---------- TEXT BLOCK

Scott Wueschinski

Case study · Enterprise Retail

Global retail group — multi-workstream AI transformation business case

Cross-region AI investment business case spanning Asia-Pacific operations, a Global Capability Centre, BPO partnership, and JV structures. Bound CODN at every leg of a complex multi-workstream investment.

The situation

A global retail group had three distinct AI investment workstreams — and the board couldn't tell whether they reinforced each other or competed for the same dollars:

  1. An Asia-Pacific operational AI program, regional in scope.
  2. A Global Capability Centre buildout intended to centralize AI engineering.
  3. A BPO partnership with embedded AI deliverables, plus a joint venture structure with overlapping IP claims.

Each workstream had its own ROI case. None of them had CODN. The CFO was asking the question. The CEO needed an integrated view to defend the program at the next board cycle.

--------------------
---------- INPUT DATA

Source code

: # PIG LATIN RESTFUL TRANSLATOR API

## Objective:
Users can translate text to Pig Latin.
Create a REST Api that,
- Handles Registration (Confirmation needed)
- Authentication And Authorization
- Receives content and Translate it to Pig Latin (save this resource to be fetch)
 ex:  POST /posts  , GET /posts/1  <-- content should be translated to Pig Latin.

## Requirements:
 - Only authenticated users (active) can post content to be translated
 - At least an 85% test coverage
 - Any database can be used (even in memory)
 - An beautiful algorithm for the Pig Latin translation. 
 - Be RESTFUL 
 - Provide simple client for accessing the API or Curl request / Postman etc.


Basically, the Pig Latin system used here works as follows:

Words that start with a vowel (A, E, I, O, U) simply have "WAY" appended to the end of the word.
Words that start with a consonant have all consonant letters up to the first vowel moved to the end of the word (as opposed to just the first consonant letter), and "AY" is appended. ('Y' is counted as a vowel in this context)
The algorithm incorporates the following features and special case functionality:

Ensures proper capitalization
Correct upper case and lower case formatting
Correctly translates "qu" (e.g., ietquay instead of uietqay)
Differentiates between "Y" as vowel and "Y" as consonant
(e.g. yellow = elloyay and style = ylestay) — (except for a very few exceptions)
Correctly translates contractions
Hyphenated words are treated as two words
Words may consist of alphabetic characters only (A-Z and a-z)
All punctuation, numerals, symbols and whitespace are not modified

--------------------

WORK TO COMPLETE —
(a) Return the retail AI case study text from "Case study ·" up to and including "centralize AI engineering.", copied word for word.
(b) Resume the case study on the retail group's AI business case, picking up right after its final sentence.

TASK RESULTS —
(a)
Case study · Enterprise Retail

Global retail group — multi-workstream AI transformation business case

Cross-region AI investment business case spanning Asia-Pacific operations, a Global Capability Centre, BPO partnership, and JV structures. Bound CODN at every leg of a complex multi-workstream investment.

The situation

A global retail group had three distinct AI investment workstreams — and the board couldn't tell whether they reinforced each other or competed for the same dollars:

  1. An Asia-Pacific operational AI program, regional in scope.
  2. A Global Capability Centre buildout intended to centralize AI engineering.

(b)
What I built

  • Cross-region CODN model. Margin erosion + execution lag + talent flight + optionality decay, separately bounded for each region and partnership structure. Then re-aggregated at program level.
  • Workstream interaction map. Where the three workstreams compounded (e.g., GCC capabilities accelerating APAC deployment), where they conflicted (e.g., JV IP claims complicating GCC IP ownership), and where they were redundant.
  • Investment-defensible board memo. One document. Three workstreams. Bounded ROI and bounded CODN per leg, plus the integrated story.
  • Governance instrument. Quarterly CODN drift review per workstream, with explicit triggers for workstream consolidation or expansion.

What changed

  • Cross-region AI investment defended at board level as one program, not three competing asks.
  • The JV IP-overlap question was forced into an explicit governance decision rather than ambiguity. Decision was clean and contractually bound.
  • The GCC charter sharpened — it became the engineering arm for APAC's AI program rather than a parallel AI track.
  • The BPO partnership added measurable AI-deliverable milestones with CODN-tied review gates, instead of relying on the partner's slideware.

What was hardest

Reconciling three separate finance teams' assumptions about depreciation, transfer pricing, and shared-services allocation across the JV. The CODN math is only defensible if the underlying finance assumptions are defensible — and they weren't until weeks of cross-team alignment work.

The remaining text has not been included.